We are all learning how to live life differently.  We are all learning how to worship “apart . . . yet together.”  I can tell you it is strange leading worship in the absence of a congregation. We are all learning how to fill our time as we are confined to a stay at home order. 

As we are all learning how to live, have you ever though that some of the things we have started doing may very well be new “traditions” that we are creating as we are all spending a bit more time a home. 

New Traditions . . . What do they look like? Well for the Israelites . . . they look like a meal. 

  • Lamb roasted (not boiled)
  • Bread baked (without leaven)
  • Eaten hurriedly.  With rob on and staff in hand.
  • And blood marking the door post so that the angel of Death might simply “pass over”

For God was about to do a new and miraculous thing.
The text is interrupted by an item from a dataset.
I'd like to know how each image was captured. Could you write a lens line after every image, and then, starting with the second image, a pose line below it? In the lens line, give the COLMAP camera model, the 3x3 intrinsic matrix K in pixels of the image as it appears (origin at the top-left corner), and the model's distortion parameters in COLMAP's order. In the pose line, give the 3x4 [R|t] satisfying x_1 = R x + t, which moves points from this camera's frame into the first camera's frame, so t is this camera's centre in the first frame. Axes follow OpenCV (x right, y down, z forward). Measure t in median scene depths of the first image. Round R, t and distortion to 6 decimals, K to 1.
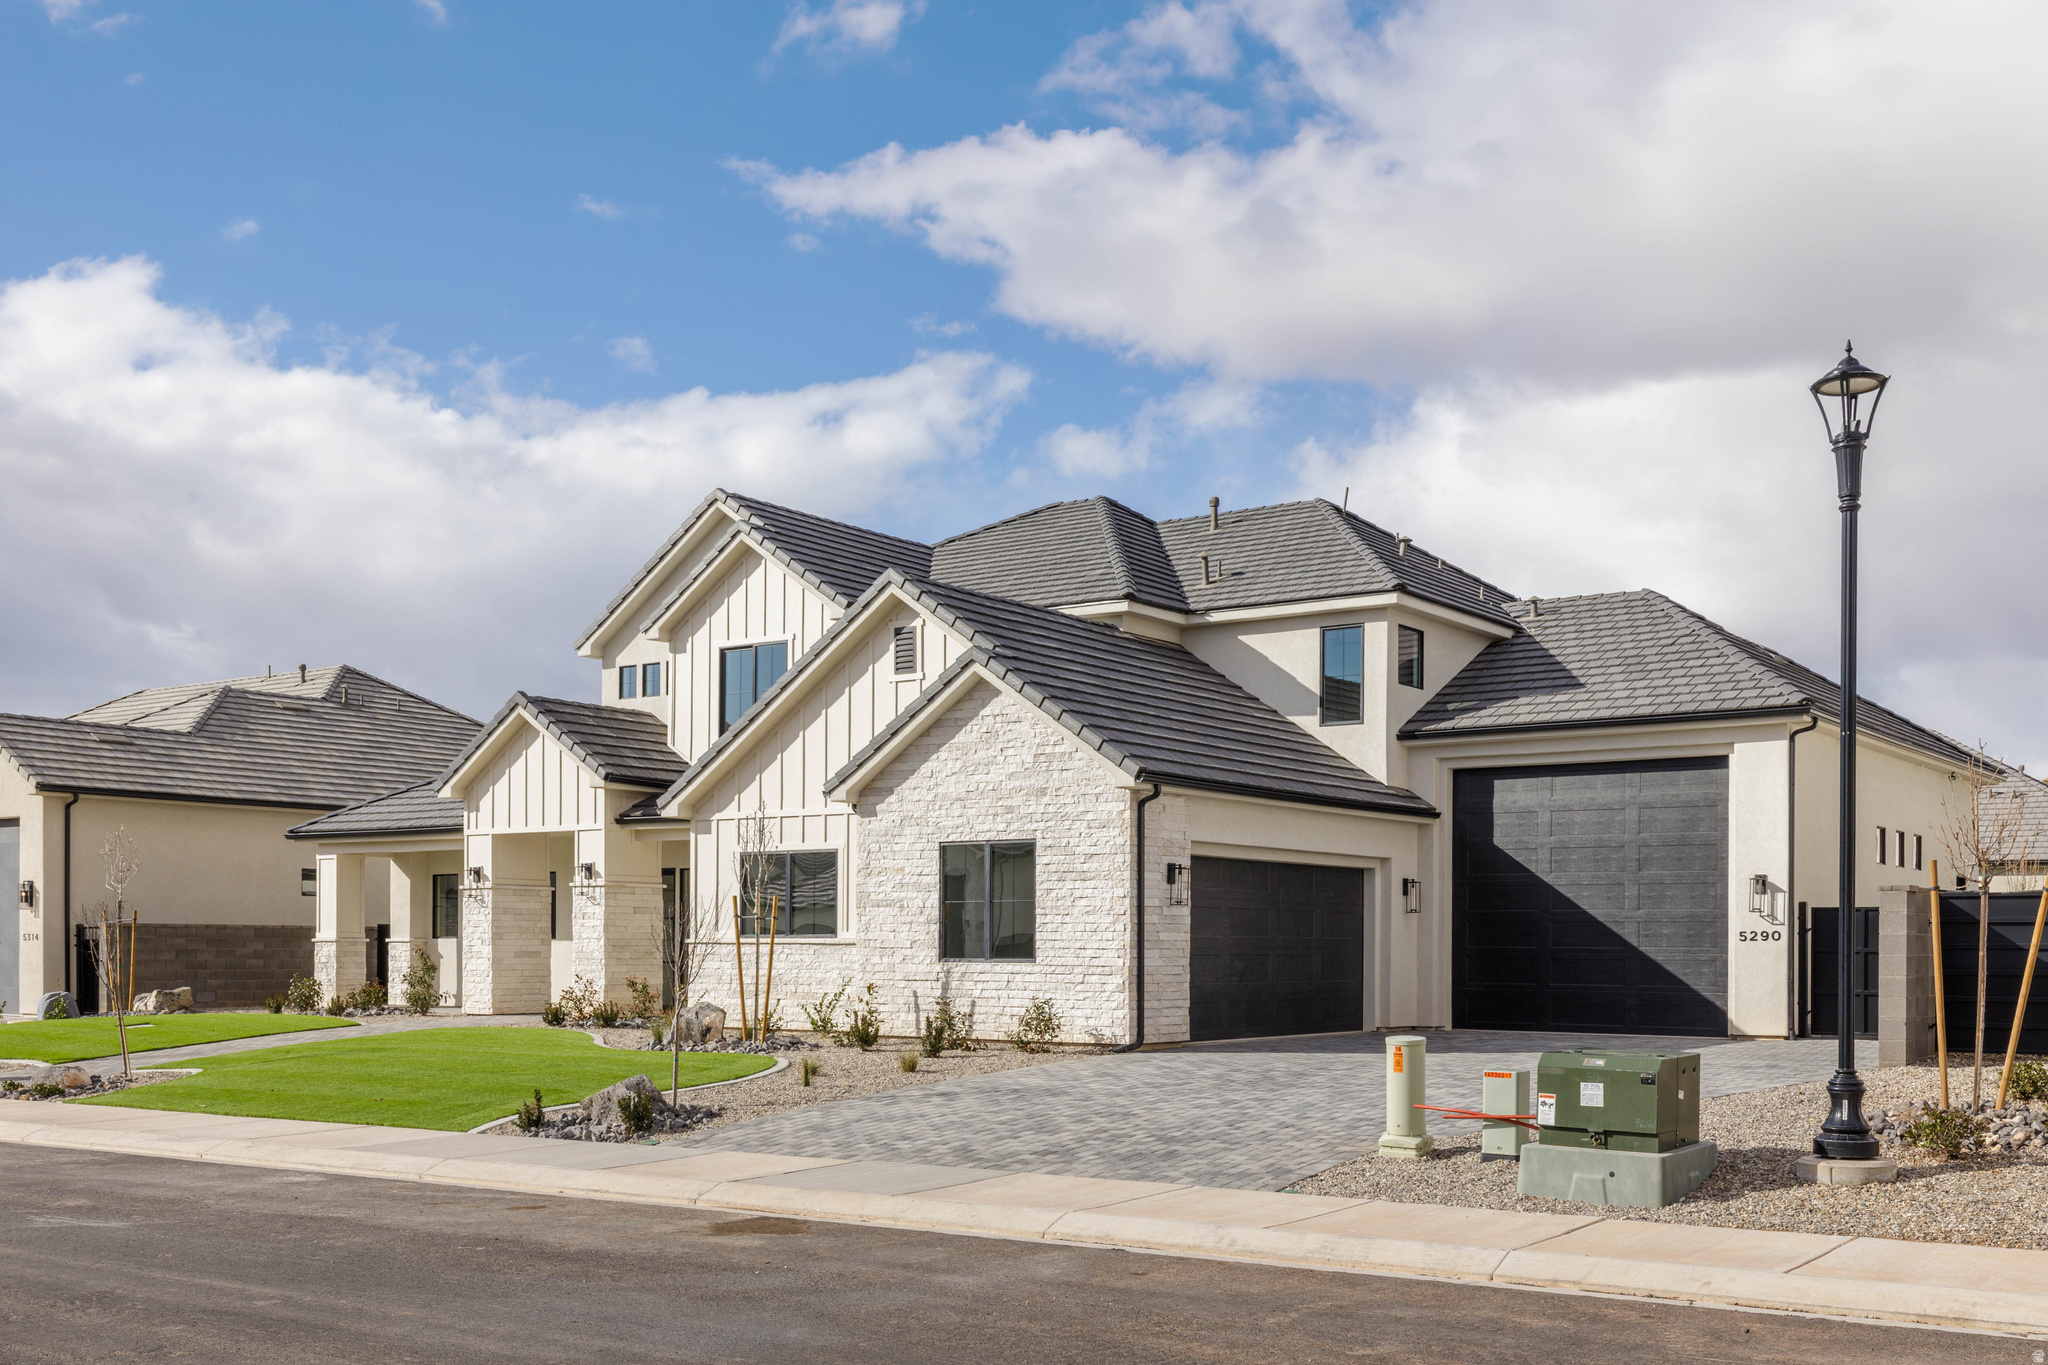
lens RADIAL K [[2025.9, 0, 1024.0], [0, 2025.9, 682.5], [0, 0, 1]] dist [0.001210, -0.005443]
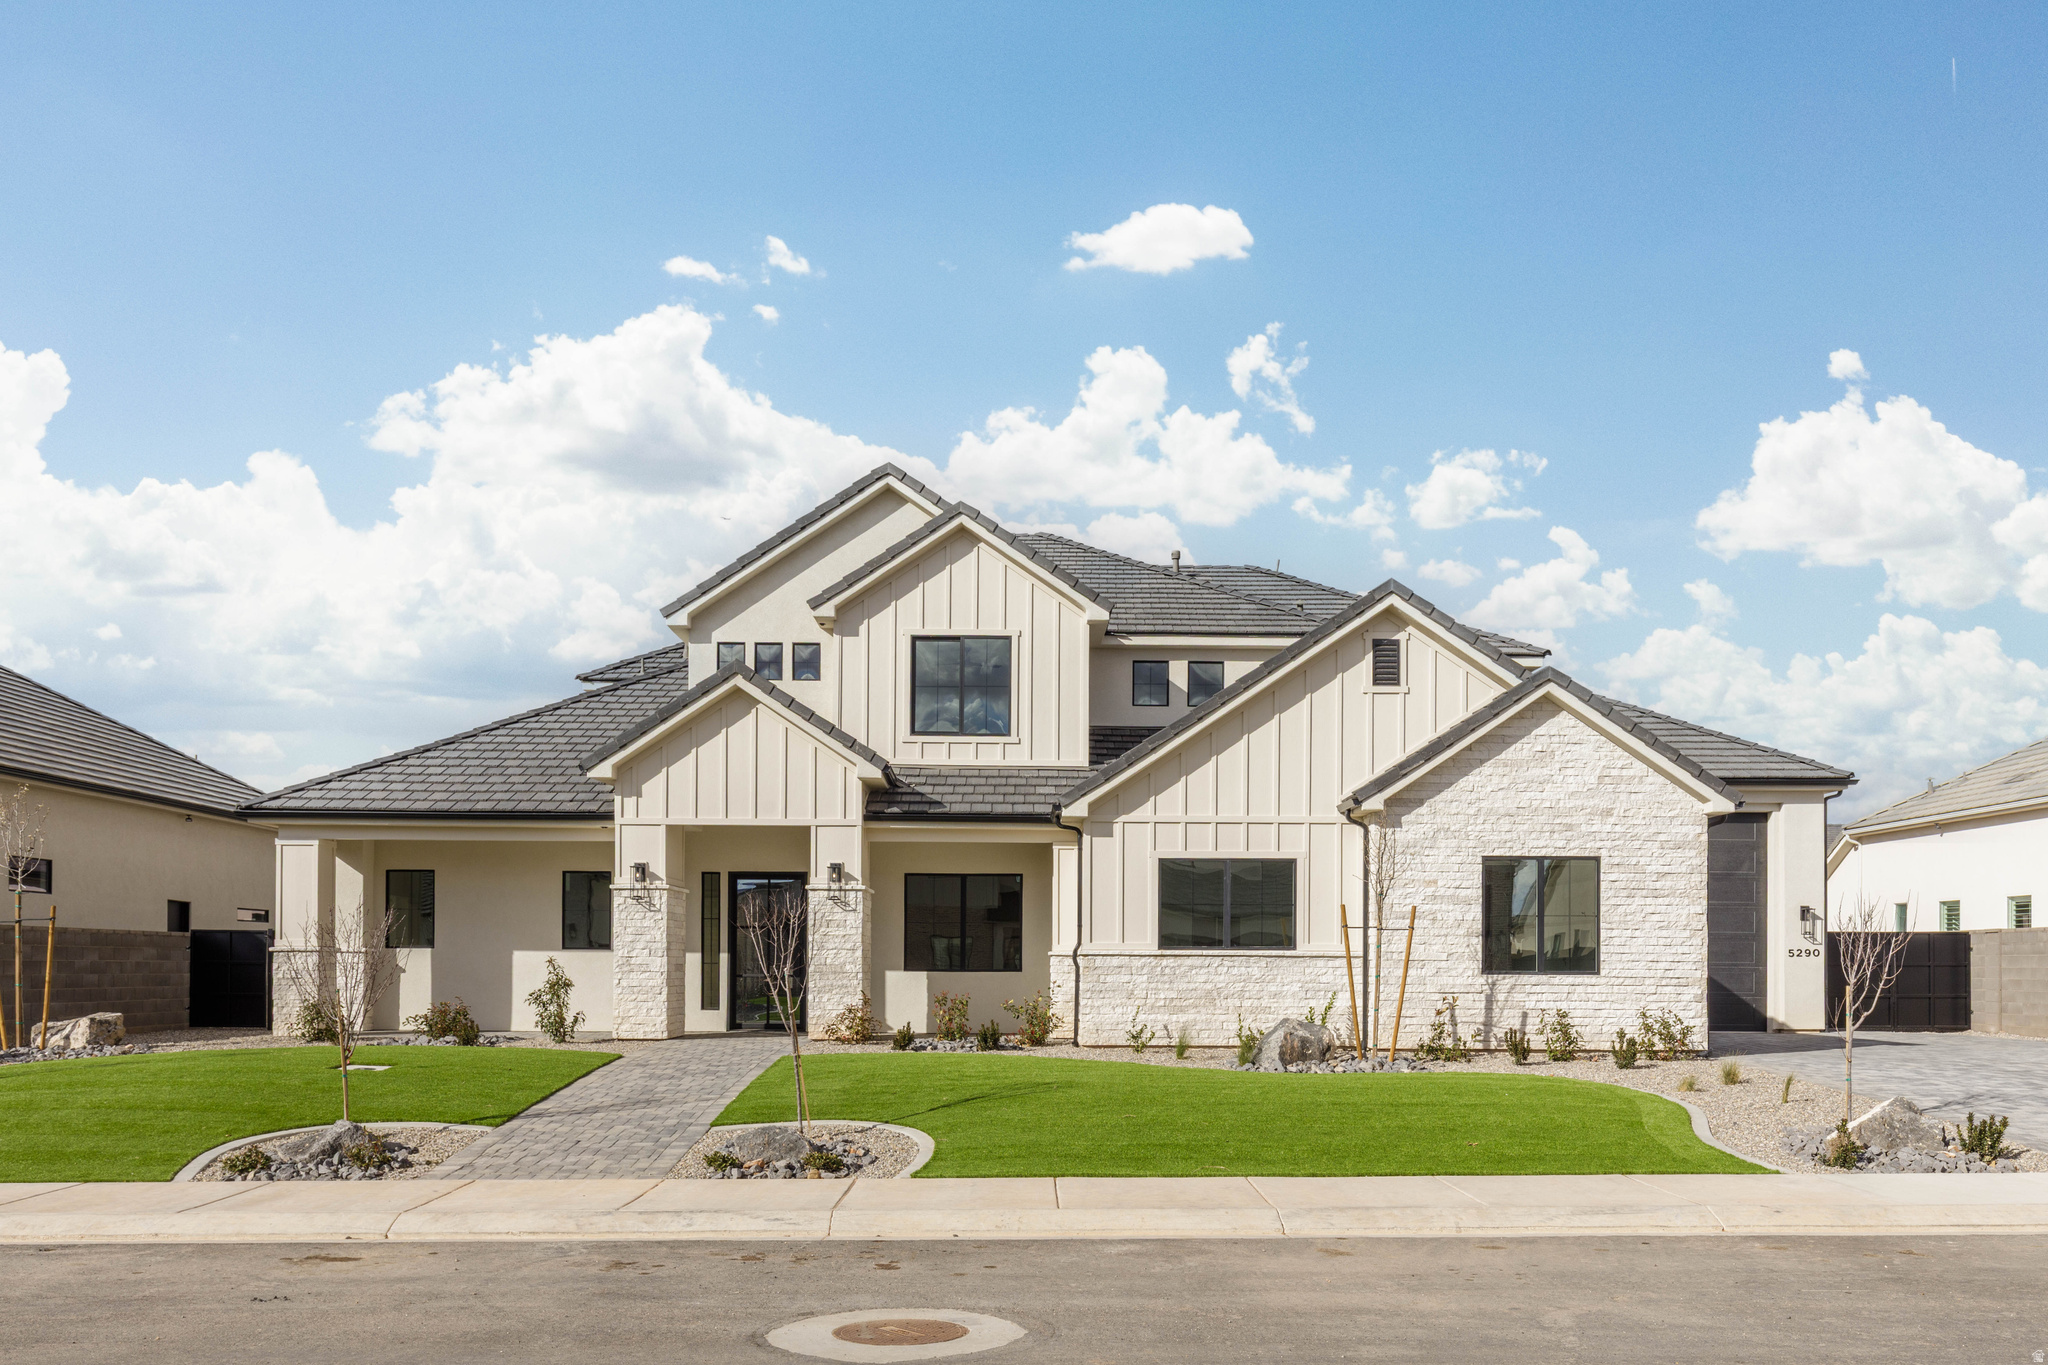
lens RADIAL K [[1647.8, 0, 1025.9], [0, 1647.8, 784.7], [0, 0, 1]] dist [-0.003559, 0.000660]
pose [[0.805596, 0.065069, 0.588881, -0.702362], [-0.078296, 0.996925, -0.003045, 0.062968], [-0.587269, -0.043654, 0.808214, 0.466779]]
God was going to save the people! Too long they had lived in bondage, too long they had been kept from worshiping God, too long they had been oppressed. This was God’s final answer to the continued request that Moses had made . . . “Pharaoh . . . Let my people go”

New traditions were at hand . . . salvation was near.

The same can be said as Jesus gathered with his disciples on the night in which he was betrayed. In the midst of sharing a meal, a bowl was taken out, Jesus undressed and sat on the floor, and he began to wash the feet of his disciples. Then later he took a loaf of bread, he took a cup, he blessed them saying take and eat.

As Jesus took on the role of the servant washing the disciples’ feet, and later as Jesus redefined the Passover meal, he redefines the story of God’s saving act.  For salvation was soon at hand even as the cross grows every closer.

Today, even for us, as the world is being redefined by how we live, work, and interact with one another, New Traditions are being created. But how will those new traditions reflect our life of faith? How will we live out the story of our salvation and reflect the grace, love, and peace that is gifted to us through the life, death, and resurrection of Christ?

I pray that it is through actions of compassion as we seek to love and care for one another!